The sequel to Bradbury's own Dandelion Wine pits the boys of summer against the old men of Green Town, Illinois. According to the afterword, the ideas laid down here were also in the first draft of the first book. It only took him 50 years to catch up.
I was very apprehensive when I purchased this book last year and again when I picked it up over labor day weekend. After all, Ray Bradbury is one of my favorite authors and certainly the favorite author of my youth. "Dandelion Wine", the novel to which this is the sequel, remains one of the most powerful evocations of an American boyhood summer in a small country town. "Farewell Summer" is about the end of that boyhood but not in an empty, post-modern way. It is more about the natural flow of life and how if you keep your inner eye open, the magic does not have to end with the coming of manhood. It is about the continuity of generations and what we give to each other as human beings. It is also about forgiveness and redemption about how we are never separated from community. At the close of this story, I was overcome emotionally in a way I haven't been since I finished "The Lord of the Rings" for the first time. If you are a Bradbury fan, read this book. If you have become cyinical about the human race, read this book. If you just want to feel better about things in general, read this book.
Fifty years after Dandelion Wine, this sequel puts a new twist on the themes of the original. Ray Bradbury is amazingly poetic in his storytelling, weaving an interesting tale of maturity and responsibility. Bradbury reintroduces readers to Douglas Spaulding and his young friends who proceed to wage a war against the old men of the town, convinced that they can find a way to keep from growing up. As the story progresses the reader comes to an understanding of the different seasons of life the characters are in as the young men and old come to an understanding of themselves and each other.

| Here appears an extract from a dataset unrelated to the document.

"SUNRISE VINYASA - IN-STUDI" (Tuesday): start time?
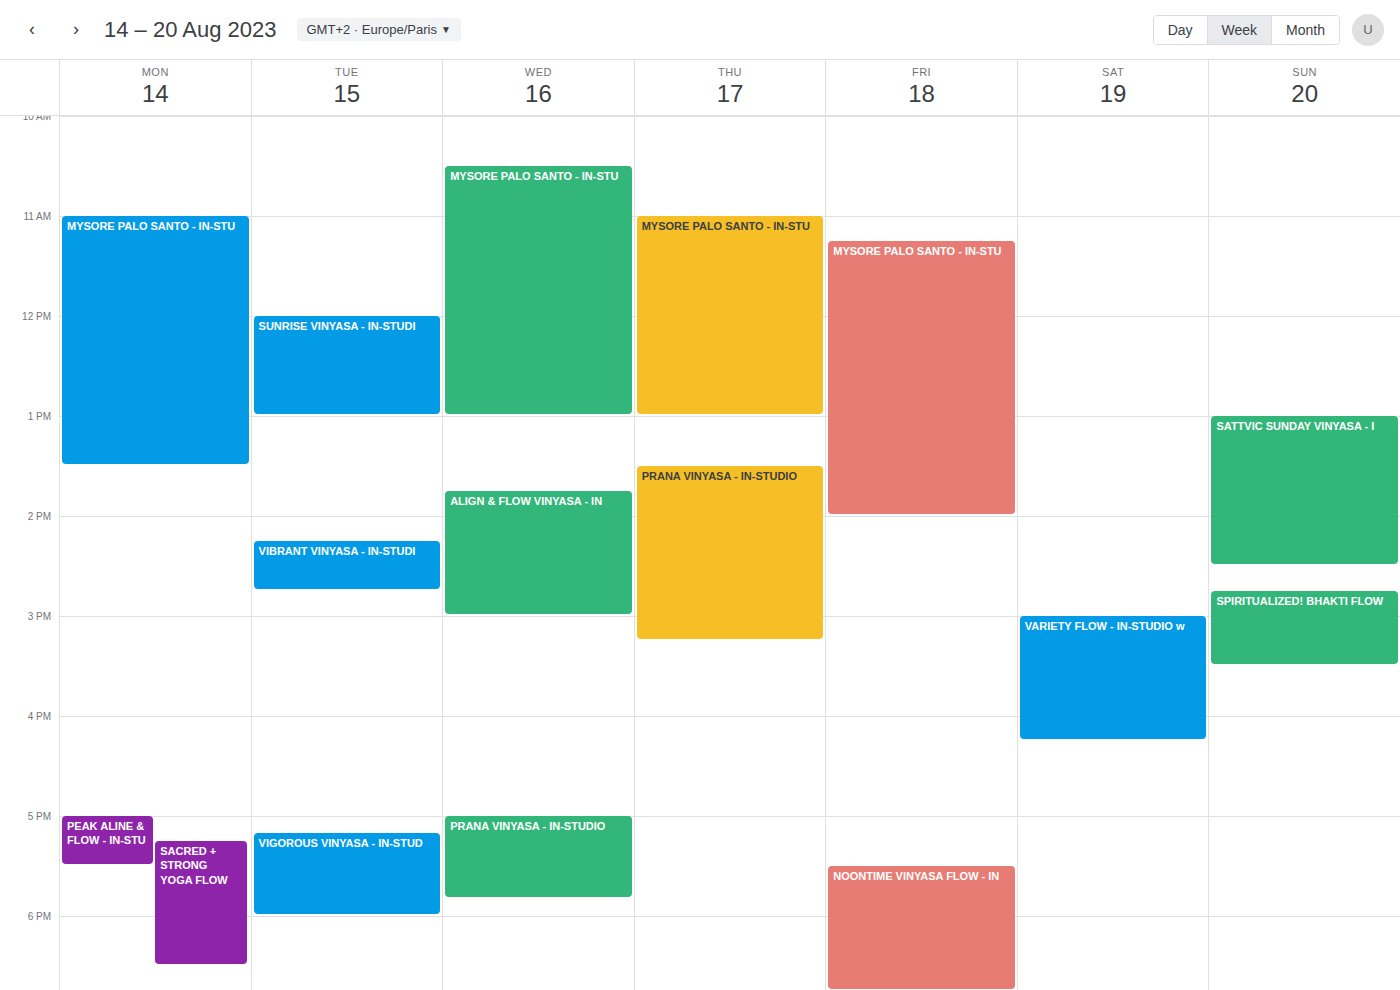
12:00 PMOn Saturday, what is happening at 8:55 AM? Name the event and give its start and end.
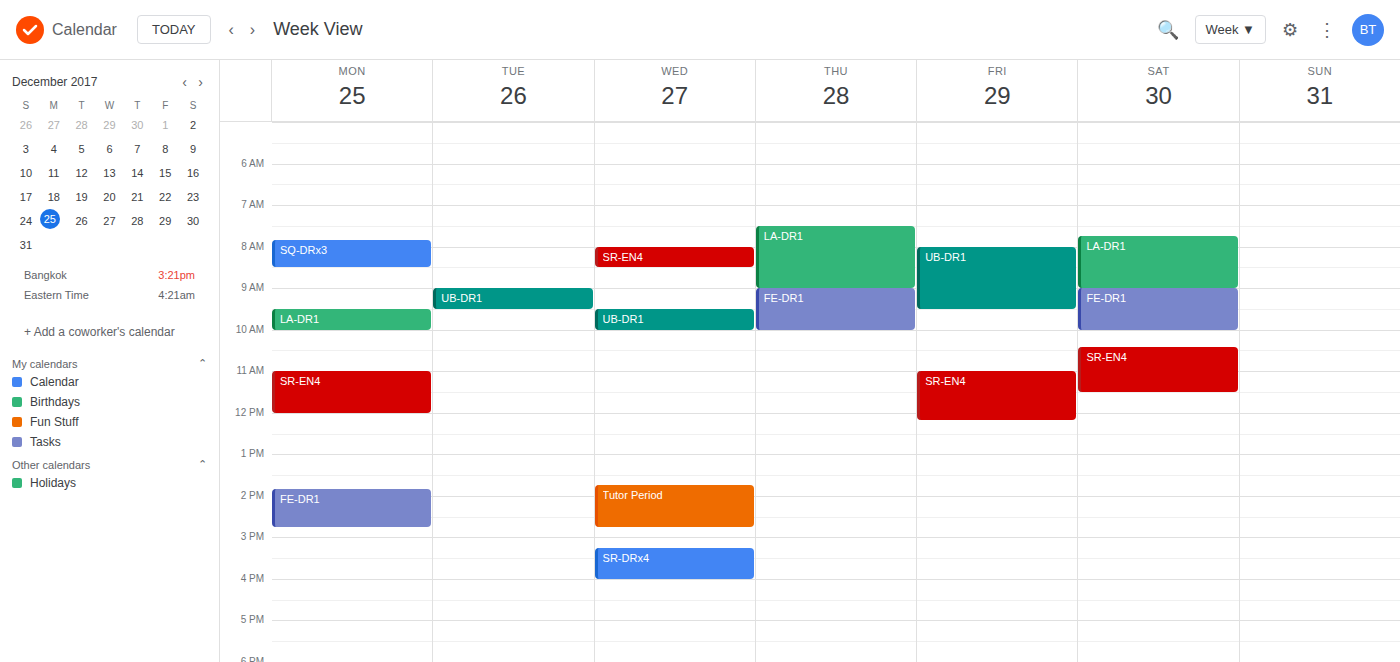
"LA-DR1", 7:45 AM to 9:00 AMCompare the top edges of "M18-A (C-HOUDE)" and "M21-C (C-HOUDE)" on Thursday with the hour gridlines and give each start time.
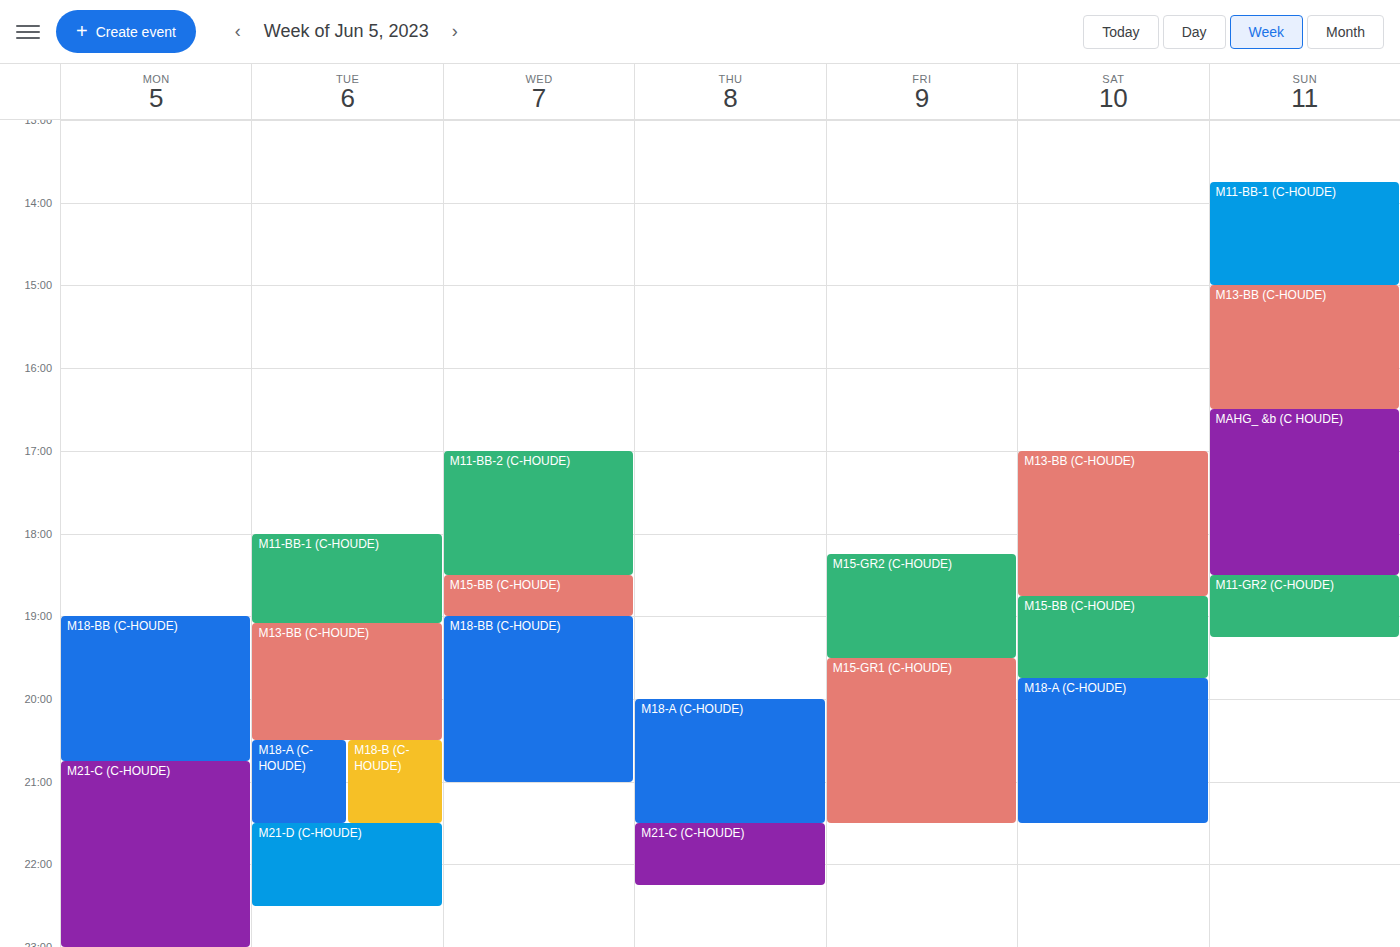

This is a short but wonderful book about life and growing up, told in a very different, unusual way. Definitely worth reading over and over again.
Farewell Summer, by Ray Bradbury, a sequel to Dandelion Wine, disappointed me greatly. It is about a group of pre-teen boys who learn the lessons of growing up. They play cap-gun fights, and steal certain pieces from the small town they live in. On the way, they meet a Mr.Quartermain, who ends up being the person who tries to beat the boys at everything. However, the boys eventually find that some things are more important that others. The story takes place in a small town in the 1920's, where summer isn't quite ready to leave the area. This book is a book with very in-depth lessons. To be able to understand it, you must really sit down for a couple hours, and reread most of the pages. For me, it just takes the fun out of reading, and I think that's one of the reasons I didn't like it. I found the book incredibly disappointing, because it was boring to read. I didn't get into it at all, and I dreaded having to read it. The reason I gave it a whole star, though, is because the actual writing, not the plot, was not bad. Some descriptions were good; however they were not about the right things. Instead of describing something vital to the story, the author would describe for pages something completely irrelevant to the story line. I would not recommend this book to anybody. Reading reviews, some people like it, but I find it so indescribably hard to get into I don't know why they like it. However, if you must read the book, try to read the first one, Dandelion Wine, and it might be slightly easier to understand.